Activity:
Keep the pictures out of the copy and print all the entries below exactly.

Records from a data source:
────
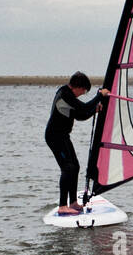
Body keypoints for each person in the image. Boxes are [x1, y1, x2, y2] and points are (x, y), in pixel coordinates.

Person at [45, 72, 110, 216]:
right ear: (78, 87)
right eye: (84, 91)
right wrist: (99, 95)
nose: (83, 94)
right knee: (67, 168)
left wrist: (95, 110)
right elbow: (83, 107)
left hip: (63, 136)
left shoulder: (69, 97)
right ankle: (62, 205)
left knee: (75, 166)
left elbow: (81, 115)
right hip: (54, 137)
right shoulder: (65, 94)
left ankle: (73, 202)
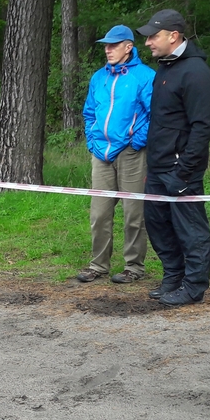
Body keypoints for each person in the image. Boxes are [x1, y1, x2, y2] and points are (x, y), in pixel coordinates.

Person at [137, 9, 210, 306]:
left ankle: (194, 287)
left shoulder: (196, 72)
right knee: (157, 224)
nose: (148, 42)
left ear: (173, 36)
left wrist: (184, 171)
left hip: (182, 170)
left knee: (190, 229)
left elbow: (202, 127)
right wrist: (154, 164)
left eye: (153, 36)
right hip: (158, 166)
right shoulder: (164, 68)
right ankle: (173, 276)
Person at [76, 25, 154, 285]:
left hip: (131, 153)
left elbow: (153, 114)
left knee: (134, 214)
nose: (108, 50)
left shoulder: (145, 76)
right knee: (99, 214)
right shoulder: (99, 77)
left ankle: (134, 267)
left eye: (114, 45)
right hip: (101, 153)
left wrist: (137, 142)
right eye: (106, 45)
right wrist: (92, 141)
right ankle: (98, 265)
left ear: (128, 47)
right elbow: (89, 112)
────
Output for this task:
Body keypoints for each person in the image. Boxes are [x1, y1, x2, y2] and points are (x, y), in pixel coordinates.

Person at [45, 72, 110, 216]:
right ear: (78, 87)
right eye: (84, 91)
right wrist: (99, 95)
nose: (83, 94)
right knee: (67, 168)
left wrist: (95, 110)
right elbow: (83, 107)
left hip: (63, 136)
left shoulder: (69, 97)
right ankle: (62, 205)
left knee: (75, 166)
left elbow: (81, 115)
right hip: (54, 137)
right shoulder: (65, 94)
left ankle: (73, 202)
Body keypoints for each person in the image. Boxes are [x1, y1, x2, y2] and points are (x, y), in pixel coordinates.

Person at [137, 9, 210, 306]:
left ankle: (194, 287)
left shoulder: (196, 72)
right knee: (157, 224)
nose: (148, 42)
left ear: (173, 36)
left wrist: (184, 171)
left hip: (182, 170)
left knee: (190, 229)
left elbow: (202, 127)
right wrist: (154, 164)
left eye: (153, 36)
right hip: (158, 166)
right shoulder: (164, 68)
right ankle: (173, 276)
Person at [76, 25, 154, 285]:
left hip: (131, 153)
left elbow: (153, 114)
left knee: (134, 214)
nose: (108, 50)
left shoulder: (145, 76)
right knee: (99, 214)
right shoulder: (99, 77)
left ankle: (134, 267)
left eye: (114, 45)
right hip: (101, 153)
left wrist: (137, 142)
right eye: (106, 45)
right wrist: (92, 141)
right ankle: (98, 265)
left ear: (128, 47)
right elbow: (89, 112)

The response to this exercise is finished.